_EXCERPTED PASSAGE_.

........

So far, short duration lithium batteries have dominated the market of grid-scale battery storage, but a recent report from the U.S. National Renewable Energy Laboratory has highlighted the importance of developing longer-duration and lower cost storage options as a key to greater integration of renewable energy into the national grid.
So what types of long-duration batteries are emerging as contenders for widespread, gridscale storage? And what needs to happen to incorporate these batteries into the grid? Climate Now sat down with two leaders in the emerging grid storage market: Jeff Chapin, co-founder of Haven Energy, and Antonio Baclig, founder of Inlyte Energy, to get a read on the state and future of the quickly growing battery storage industry.
Episode Transcript
TRANSCRIPT
James Lawler: [00:00:00] Welcome to Climate Now, I’m your host James Lawler. We’ve had tremendous growth in our listener base in 2023 and so I thought it would be helpful near the top of 2024 to restate what Climate Now is all about, what we’re trying to do here. So at Climate Now we produce a weekly news show as well as biweekly deep dives with experts from industry, academia, and the public sector to bring our listeners to the front lines of the energy transition, climate change mitigation, and adaptation.
Our goal at Climate Now is to distill and explain the complexity of these topics, and to clarify the risks and opportunities associated with the massive dislocations that are underway globally as the planet warms, and as we shed our fossil fuel-based energy legacy for new sustainable models.
The better we all understand what is happening and why, and how it all works, the better equipped we’ll be to confront the growing challenges that we face in this arena. [00:01:00] Climate change, its destructive impacts, and the energy transition are accelerating. It’s more important than ever for the information that is shared publicly about these topics to be accurate.
For that reason, we spend the time that it takes to transcribe all of our episodes and we link to sources for all statements of fact made either by ourselves or our guests. So you can always go to our website, which is climatenow.com, find your way to the particular podcast you’re listening to and read what was said and click out to the various sources for the statements that we’re making.
We want to be your trusted source for information, and we take that responsibility very seriously. Finally, this year, in 2024, we want to get to know you, our listeners. Send us a note, tell us what you think of our work, what you’re wondering about, what you’d like to hear more of or less of, how we can do better. We try to respond to every email we receive. You can email us at contact@climatenow.com.
And with that, on to today’s episode. If you’ve listened to any of our episodes, you know that [00:02:00] the green energy transition is far more complicated than simply adding more solar and wind to the grid. Which, as you may have heard, is not that straightforward either.

........

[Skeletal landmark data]
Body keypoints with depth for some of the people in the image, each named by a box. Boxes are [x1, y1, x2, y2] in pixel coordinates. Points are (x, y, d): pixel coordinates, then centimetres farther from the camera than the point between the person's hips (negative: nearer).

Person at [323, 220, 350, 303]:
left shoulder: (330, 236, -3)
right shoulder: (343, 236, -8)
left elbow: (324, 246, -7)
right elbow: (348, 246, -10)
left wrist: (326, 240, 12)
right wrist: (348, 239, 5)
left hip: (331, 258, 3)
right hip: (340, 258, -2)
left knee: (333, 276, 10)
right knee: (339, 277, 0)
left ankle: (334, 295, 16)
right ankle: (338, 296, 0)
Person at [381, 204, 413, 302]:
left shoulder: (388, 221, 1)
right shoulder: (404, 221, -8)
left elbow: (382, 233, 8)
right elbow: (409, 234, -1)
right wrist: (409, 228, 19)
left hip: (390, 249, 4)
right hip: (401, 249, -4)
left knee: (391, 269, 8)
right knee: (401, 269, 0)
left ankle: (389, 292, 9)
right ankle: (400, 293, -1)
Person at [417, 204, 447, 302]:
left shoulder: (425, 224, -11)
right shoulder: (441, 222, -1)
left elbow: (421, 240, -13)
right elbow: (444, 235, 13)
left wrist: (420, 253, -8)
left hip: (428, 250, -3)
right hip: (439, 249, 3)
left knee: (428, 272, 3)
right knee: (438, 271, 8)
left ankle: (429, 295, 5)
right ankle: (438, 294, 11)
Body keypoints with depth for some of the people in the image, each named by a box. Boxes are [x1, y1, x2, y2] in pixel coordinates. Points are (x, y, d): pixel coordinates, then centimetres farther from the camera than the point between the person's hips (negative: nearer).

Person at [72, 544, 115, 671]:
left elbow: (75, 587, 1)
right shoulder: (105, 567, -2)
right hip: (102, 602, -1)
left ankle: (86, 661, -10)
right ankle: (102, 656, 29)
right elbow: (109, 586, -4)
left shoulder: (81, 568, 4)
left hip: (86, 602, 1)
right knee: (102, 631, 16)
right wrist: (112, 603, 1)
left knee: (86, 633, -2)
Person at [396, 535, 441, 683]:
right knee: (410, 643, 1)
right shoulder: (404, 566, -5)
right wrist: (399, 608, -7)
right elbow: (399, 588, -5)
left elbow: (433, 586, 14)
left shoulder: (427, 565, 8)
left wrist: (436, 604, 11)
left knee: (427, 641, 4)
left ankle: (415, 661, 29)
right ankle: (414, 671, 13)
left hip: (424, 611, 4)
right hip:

........

_INSTRUCTIONS FOR THE TASK_.
In the battery storage episode page, output the text word for word, starting at "And with that, on" and ending at "that straightforward either.".

_TASK RESULT_.
And with that, on to today’s episode. If you’ve listened to any of our episodes, you know that [00:02:00] the green energy transition is far more complicated than simply adding more solar and wind to the grid. Which, as you may have heard, is not that straightforward either.